'''

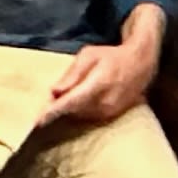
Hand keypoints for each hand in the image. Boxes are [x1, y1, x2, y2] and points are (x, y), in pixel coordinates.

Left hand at [43, 34, 159, 129]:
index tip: (37, 121)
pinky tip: (78, 101)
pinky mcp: (111, 116)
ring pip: (79, 115)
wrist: (140, 65)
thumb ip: (73, 73)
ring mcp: (110, 111)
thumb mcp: (89, 55)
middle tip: (47, 100)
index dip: (53, 112)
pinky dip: (79, 111)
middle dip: (58, 108)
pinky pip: (88, 117)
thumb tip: (55, 91)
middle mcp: (105, 101)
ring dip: (69, 109)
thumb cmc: (111, 56)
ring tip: (63, 99)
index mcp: (98, 84)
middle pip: (72, 111)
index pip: (71, 102)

'''

Task goal: Write down the full listing above exactly as it is, except for any images.

Written solution:
Hand keypoints for each hand in the image. Boxes are [x1, y1, x2, y2] and points are (x, y), in pixel coordinates.

Left hand at [43, 34, 159, 129]:
index tip: (37, 121)
pinky tip: (78, 101)
pinky mcp: (111, 116)
ring pip: (79, 115)
wrist: (140, 65)
thumb ip: (73, 73)
ring mcp: (110, 111)
thumb mcp: (89, 55)
middle tip: (47, 100)
index dip: (53, 112)
pinky dip: (79, 111)
middle dip: (58, 108)
pinky pip: (88, 117)
thumb tip: (55, 91)
middle mcp: (105, 101)
ring dip: (69, 109)
thumb cmc: (111, 56)
ring tip: (63, 99)
index mcp: (98, 84)
middle pip: (72, 111)
index pip: (71, 102)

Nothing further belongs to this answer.